* Your goal *
Identify every line in the records below that contains the word "given", and copy each of those lines.

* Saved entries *
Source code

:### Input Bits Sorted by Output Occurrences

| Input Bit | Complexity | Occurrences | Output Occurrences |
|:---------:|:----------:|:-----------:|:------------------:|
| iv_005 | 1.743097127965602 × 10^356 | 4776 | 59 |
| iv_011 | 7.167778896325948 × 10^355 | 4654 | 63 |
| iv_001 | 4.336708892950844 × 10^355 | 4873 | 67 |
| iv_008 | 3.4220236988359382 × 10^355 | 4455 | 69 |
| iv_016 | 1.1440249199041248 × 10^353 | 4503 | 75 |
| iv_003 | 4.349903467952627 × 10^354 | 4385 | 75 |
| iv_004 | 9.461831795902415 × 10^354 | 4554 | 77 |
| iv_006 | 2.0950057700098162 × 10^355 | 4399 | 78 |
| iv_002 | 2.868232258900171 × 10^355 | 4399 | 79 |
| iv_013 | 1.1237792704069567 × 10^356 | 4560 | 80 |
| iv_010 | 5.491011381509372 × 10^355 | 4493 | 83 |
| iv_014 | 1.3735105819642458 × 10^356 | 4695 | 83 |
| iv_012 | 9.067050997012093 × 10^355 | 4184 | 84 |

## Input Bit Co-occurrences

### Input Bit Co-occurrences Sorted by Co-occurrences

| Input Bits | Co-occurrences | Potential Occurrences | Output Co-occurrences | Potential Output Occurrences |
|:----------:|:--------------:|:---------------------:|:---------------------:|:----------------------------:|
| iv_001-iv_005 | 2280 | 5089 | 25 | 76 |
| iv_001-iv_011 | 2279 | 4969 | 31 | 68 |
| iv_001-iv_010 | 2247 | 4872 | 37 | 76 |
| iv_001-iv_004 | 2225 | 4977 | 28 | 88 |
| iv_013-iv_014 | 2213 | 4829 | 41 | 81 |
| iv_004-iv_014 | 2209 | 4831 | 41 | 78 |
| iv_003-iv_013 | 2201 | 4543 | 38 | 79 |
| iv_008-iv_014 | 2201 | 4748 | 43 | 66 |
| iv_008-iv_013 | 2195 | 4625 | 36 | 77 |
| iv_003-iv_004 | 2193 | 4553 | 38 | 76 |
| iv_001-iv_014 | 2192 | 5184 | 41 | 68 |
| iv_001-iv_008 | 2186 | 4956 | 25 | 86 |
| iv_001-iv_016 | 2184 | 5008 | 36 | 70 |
==
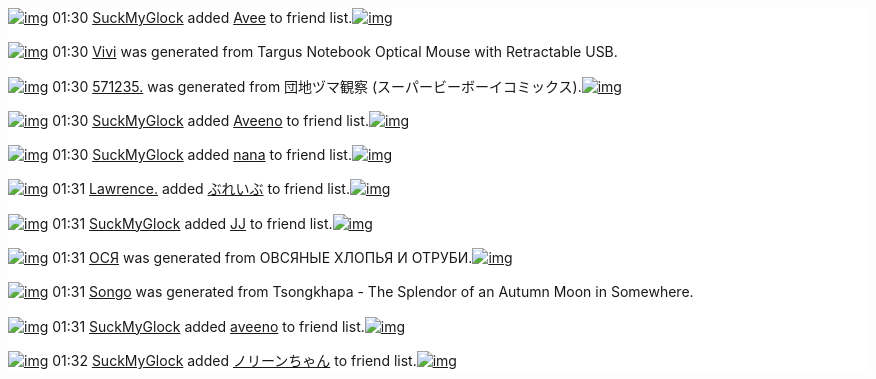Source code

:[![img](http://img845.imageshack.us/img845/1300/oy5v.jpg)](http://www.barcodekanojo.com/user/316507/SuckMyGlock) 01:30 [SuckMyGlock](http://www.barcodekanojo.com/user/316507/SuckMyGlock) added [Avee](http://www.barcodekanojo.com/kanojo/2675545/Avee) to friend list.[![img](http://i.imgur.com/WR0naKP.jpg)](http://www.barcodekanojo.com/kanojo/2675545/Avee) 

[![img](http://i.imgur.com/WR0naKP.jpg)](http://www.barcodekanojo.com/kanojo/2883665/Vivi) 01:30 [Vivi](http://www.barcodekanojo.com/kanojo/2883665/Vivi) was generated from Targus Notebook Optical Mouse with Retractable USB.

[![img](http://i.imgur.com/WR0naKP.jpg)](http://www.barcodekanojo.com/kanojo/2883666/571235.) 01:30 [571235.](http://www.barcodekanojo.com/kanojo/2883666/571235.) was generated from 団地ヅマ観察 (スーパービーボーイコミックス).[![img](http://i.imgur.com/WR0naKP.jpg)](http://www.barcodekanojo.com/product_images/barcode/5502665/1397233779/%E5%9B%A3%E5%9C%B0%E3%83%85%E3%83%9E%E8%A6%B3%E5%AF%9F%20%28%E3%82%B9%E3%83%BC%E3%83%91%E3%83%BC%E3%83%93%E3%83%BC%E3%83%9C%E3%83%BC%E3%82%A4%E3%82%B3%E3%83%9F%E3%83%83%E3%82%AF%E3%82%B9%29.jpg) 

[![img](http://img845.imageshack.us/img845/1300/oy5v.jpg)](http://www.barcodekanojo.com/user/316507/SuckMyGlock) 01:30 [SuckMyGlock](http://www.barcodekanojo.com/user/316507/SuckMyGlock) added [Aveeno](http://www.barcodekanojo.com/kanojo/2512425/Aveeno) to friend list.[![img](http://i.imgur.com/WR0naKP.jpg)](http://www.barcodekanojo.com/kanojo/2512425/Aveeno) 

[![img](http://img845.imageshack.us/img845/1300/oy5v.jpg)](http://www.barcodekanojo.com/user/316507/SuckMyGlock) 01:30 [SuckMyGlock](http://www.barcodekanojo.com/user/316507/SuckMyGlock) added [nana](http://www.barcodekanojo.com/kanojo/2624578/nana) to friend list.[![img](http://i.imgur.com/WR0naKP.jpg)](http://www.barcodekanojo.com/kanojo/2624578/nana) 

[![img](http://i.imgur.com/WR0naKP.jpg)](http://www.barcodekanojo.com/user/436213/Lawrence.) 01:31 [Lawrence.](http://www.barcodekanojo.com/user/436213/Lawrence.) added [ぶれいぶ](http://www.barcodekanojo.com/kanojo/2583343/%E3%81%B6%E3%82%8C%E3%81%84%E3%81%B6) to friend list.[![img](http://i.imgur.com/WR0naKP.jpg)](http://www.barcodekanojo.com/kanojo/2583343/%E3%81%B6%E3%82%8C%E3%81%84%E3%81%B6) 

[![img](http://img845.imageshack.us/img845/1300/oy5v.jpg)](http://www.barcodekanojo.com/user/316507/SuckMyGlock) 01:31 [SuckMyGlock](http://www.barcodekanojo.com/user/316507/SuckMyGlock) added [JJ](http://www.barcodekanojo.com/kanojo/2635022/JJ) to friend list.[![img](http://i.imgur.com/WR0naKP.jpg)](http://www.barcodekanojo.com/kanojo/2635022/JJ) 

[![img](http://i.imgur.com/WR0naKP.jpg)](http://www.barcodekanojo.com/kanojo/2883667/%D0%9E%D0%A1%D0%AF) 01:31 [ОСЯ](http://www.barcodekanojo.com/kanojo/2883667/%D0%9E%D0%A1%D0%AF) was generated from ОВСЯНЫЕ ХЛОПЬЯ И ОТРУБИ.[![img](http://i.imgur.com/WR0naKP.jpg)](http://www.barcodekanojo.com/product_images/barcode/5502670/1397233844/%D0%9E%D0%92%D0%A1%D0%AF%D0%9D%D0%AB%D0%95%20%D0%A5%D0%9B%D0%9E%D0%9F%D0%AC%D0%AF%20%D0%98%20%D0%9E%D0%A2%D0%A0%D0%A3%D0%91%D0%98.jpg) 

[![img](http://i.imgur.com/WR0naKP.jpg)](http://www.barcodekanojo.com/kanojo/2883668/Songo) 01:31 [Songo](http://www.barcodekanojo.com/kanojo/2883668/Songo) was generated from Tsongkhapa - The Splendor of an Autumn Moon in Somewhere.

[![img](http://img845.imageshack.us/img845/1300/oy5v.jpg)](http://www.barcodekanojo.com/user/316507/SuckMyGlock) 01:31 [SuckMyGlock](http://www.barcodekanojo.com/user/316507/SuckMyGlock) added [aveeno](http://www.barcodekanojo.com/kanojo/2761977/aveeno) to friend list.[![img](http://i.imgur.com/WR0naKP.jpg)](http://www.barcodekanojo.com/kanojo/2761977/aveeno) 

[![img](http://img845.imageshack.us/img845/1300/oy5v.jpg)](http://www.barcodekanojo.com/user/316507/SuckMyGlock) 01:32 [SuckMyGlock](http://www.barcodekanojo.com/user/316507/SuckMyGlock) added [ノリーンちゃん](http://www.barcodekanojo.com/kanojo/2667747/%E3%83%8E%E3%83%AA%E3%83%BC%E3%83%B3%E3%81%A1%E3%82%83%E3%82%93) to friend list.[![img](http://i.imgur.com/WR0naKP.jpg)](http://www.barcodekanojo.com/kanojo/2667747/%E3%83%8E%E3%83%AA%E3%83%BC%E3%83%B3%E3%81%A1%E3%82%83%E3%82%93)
...
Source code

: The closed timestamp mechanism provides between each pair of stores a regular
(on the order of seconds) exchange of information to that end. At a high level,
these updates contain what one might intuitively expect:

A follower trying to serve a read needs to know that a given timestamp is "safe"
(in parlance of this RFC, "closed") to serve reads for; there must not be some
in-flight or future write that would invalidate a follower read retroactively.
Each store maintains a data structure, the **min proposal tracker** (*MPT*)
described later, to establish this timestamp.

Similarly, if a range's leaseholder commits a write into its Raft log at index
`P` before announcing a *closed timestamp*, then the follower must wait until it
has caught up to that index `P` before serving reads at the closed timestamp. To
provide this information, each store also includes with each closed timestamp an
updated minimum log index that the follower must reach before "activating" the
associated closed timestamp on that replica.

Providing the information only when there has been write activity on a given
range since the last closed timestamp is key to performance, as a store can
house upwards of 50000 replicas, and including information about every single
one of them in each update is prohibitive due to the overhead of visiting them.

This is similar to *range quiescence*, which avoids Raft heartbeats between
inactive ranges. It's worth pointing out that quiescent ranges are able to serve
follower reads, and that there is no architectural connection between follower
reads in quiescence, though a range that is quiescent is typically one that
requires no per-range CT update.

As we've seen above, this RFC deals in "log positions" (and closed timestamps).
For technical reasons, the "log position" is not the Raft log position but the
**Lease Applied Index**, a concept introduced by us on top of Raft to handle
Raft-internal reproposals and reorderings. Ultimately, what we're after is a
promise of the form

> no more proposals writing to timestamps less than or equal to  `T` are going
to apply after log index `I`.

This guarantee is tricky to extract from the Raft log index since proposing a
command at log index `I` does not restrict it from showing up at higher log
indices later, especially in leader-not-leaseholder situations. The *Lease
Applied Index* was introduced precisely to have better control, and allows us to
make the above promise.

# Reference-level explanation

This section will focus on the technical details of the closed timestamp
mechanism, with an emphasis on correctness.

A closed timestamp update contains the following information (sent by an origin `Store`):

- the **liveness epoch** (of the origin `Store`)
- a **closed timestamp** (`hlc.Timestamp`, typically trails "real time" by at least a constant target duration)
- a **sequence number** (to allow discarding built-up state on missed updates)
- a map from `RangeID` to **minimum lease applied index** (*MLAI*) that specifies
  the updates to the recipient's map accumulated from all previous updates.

* Task response *
A follower trying to serve a read needs to know that a given timestamp is "safe"
Providing the information only when there has been write activity on a given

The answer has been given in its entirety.